Ofer Givoli, M.Sc. Thesis Seminar
Wednesday, 26.7.2017, 10:00
Semantic parsing is the task of mapping natural language sentences into a formal representation of their meaning, often defined as logical forms. One of the prominent uses of semantic parsing is parsing natural language instructions in the context of natural language interfaces (NLIs) for various types of software applications. In this work, we present a novel task: parsing instructions in simple domains that are unseen during training, into logical forms with deep compositionality. Previous work on parsing natural language instructions either did not support unseen domains or did not support mapping instructions to logical forms with deep compositionality.
We constructed a new dataset for this task, covering linguistic phenomena such as superlatives, comparatives and spatial and temporal language. The dataset includes annotated examples from 7 simple domains (e.g. a toy calendar application). To facilitate the collection and usage of the dataset, we developed a framework attempting to minimize the effort of adding an NLI to simple Java applications.

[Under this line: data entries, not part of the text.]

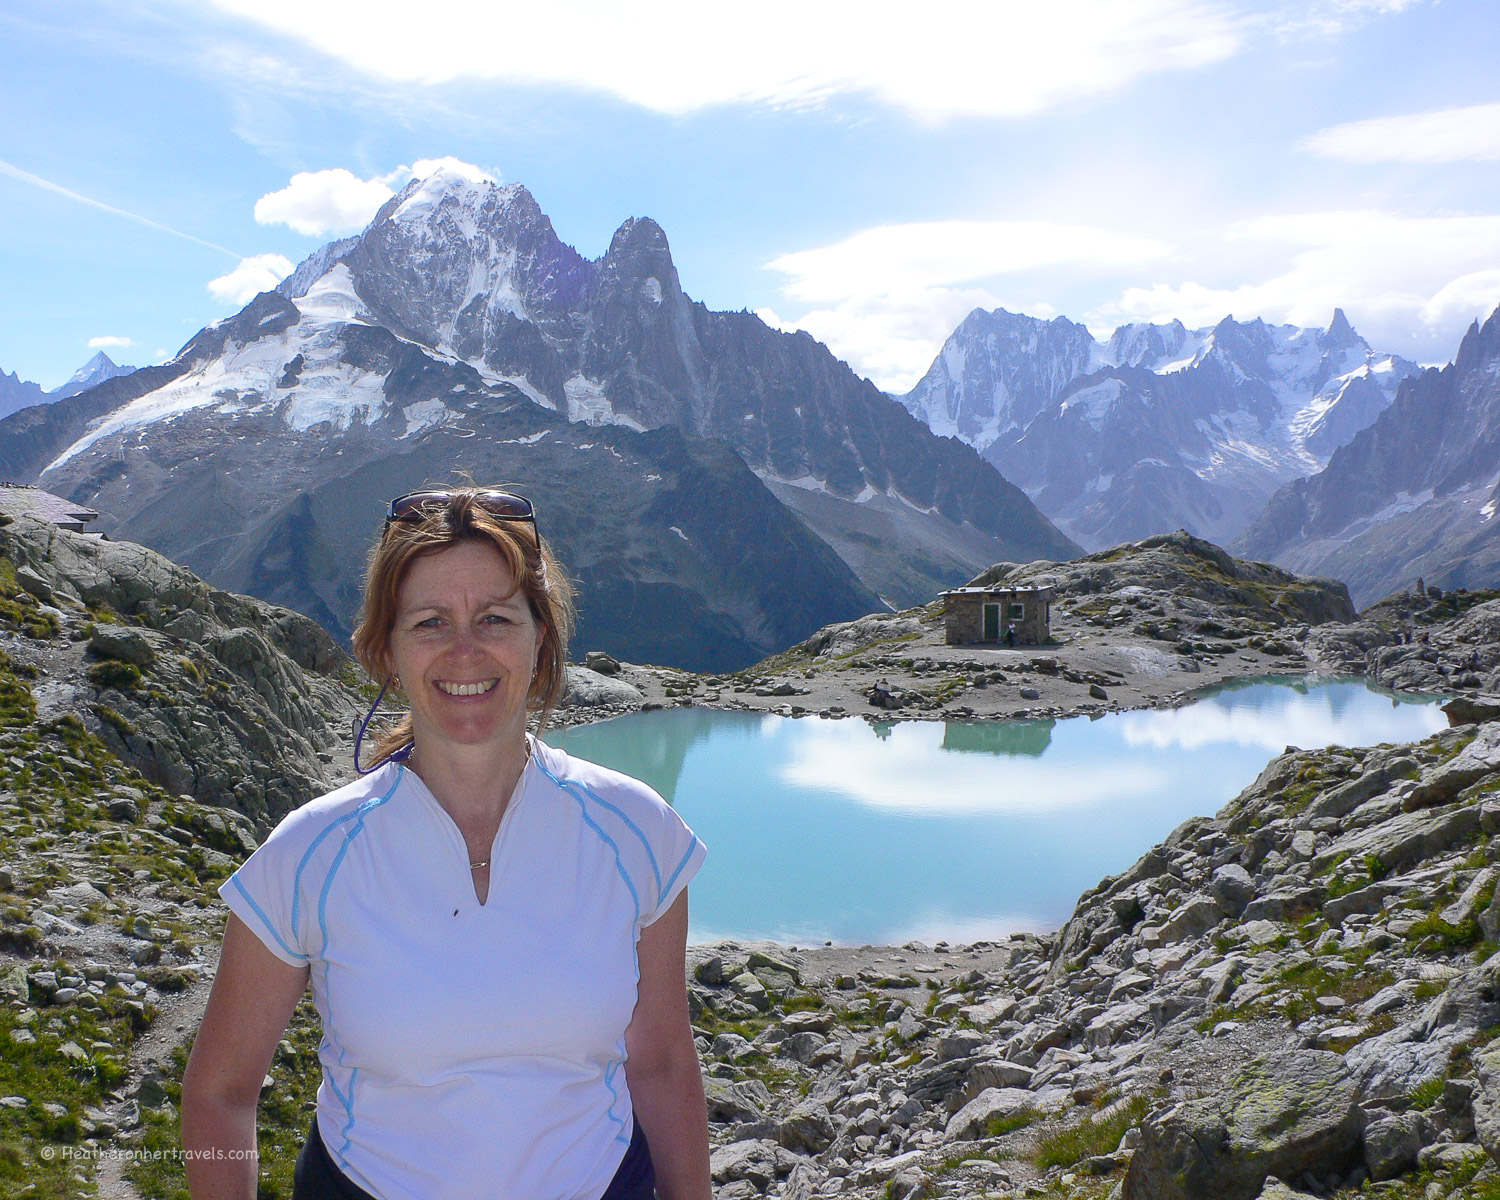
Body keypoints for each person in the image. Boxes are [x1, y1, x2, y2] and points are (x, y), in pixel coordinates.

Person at [181, 487, 711, 1200]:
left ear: (540, 637)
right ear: (386, 649)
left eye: (495, 617)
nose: (466, 651)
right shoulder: (310, 852)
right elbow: (221, 1090)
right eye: (430, 622)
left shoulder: (636, 829)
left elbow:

Using our new dataset, we evaluate a log-linear model tailored to this task, implemented using a toolkit called SEMPRE. We present a novel training approach where the AdaGrad weight updates are conditioned on evidence indicating the update is beneficial for multiple domains. Also, we present a training method in which AdaGrad training is separated into two steps, using examples from different domains in each and learning different weight subsets.